Rencananya, dokumen yang memuat arah pembangunan bangsa ini baru akan dapat diakses oleh publik setelah momentum Peringatan Hari Kemerdekaan ke-81 Republik Indonesia. Tanggal krusial yang dimaksud adalah 17 Agustus 2026.

Hal ini disampaikan langsung oleh Ketua MPR Ahmad Muzani usai kegiatan ziarah yang dilaksanakannya. Lokasi ziarah tersebut adalah di Taman Pemakaman Umum (TPU) Tanah Kusir, Jakarta Selatan, pada hari Jumat, 7 Agustus 2026.

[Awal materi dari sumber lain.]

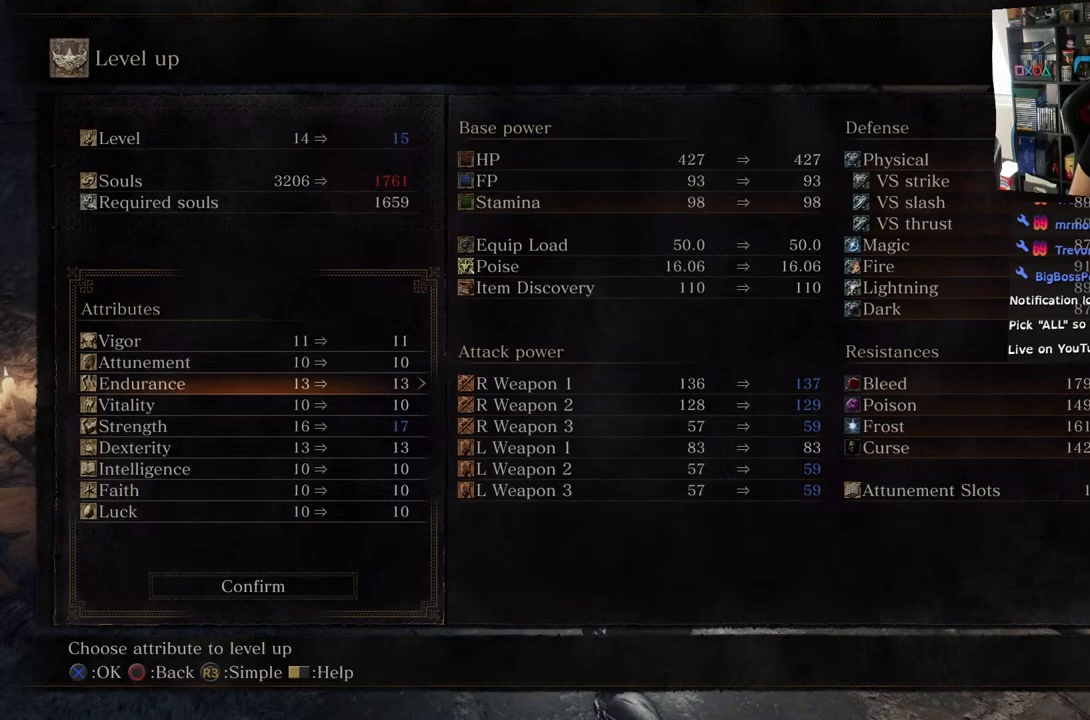
{"buttons": [], "left_stick": "center", "right_stick": "center", "events": []}
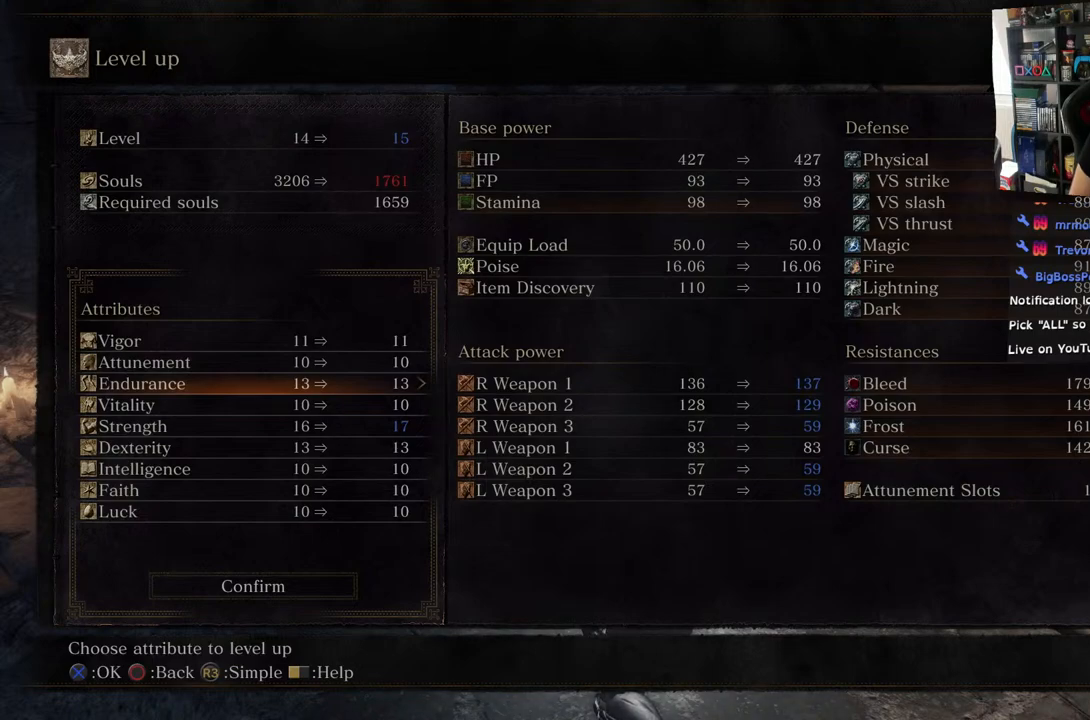
{"buttons": [], "left_stick": "center", "right_stick": "center", "events": [[200, "DPAD_RIGHT", "down"], [383, "DPAD_RIGHT", "up"]]}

"Saya akan minta kepada Badan Pengkajian nanti setelah tanggal 17-an agar dibuka ke publik," ujar Ahmad Muzani, merujuk pada badan yang bertugas mengkaji dokumen tersebut.

Beliau menambahkan, pembukaan akses publik terhadap dokumen PPHN dinilai tidak akan menimbulkan permasalahan. "Iya saya kira enggak ada masalah untuk publik membaca," tegasnya.

Menurut pandangan Ketua MPR, PPHN memiliki peran strategis sebagai pedoman jangka panjang. Tujuannya adalah untuk memastikan pencapaian cita-cita bernegara yang tidak hanya terbatas pada satu atau dua periode masa pemerintahan saja.

PPHN diharapkan dapat menjadi panduan filosofis yang kokoh. Harapannya adalah agar menjadi acuan yang konsisten bagi setiap pemerintahan yang silih berganti memimpin bangsa ini.

"Itu kan guidance filosofis dan kita berharap itu menjadi guidance bagi masa kepresidenan ke presiden ya karena itu tidak melampaui masa kepresidenan satu dua periode tapi bisa berperiode-periode," kata Ahmad Muzani, menjelaskan visi di balik PPHN.

Dikutip dari Kompas.com, pernyataan ini menegaskan komitmen untuk transparansi dalam penyusunan kebijakan fundamental negara.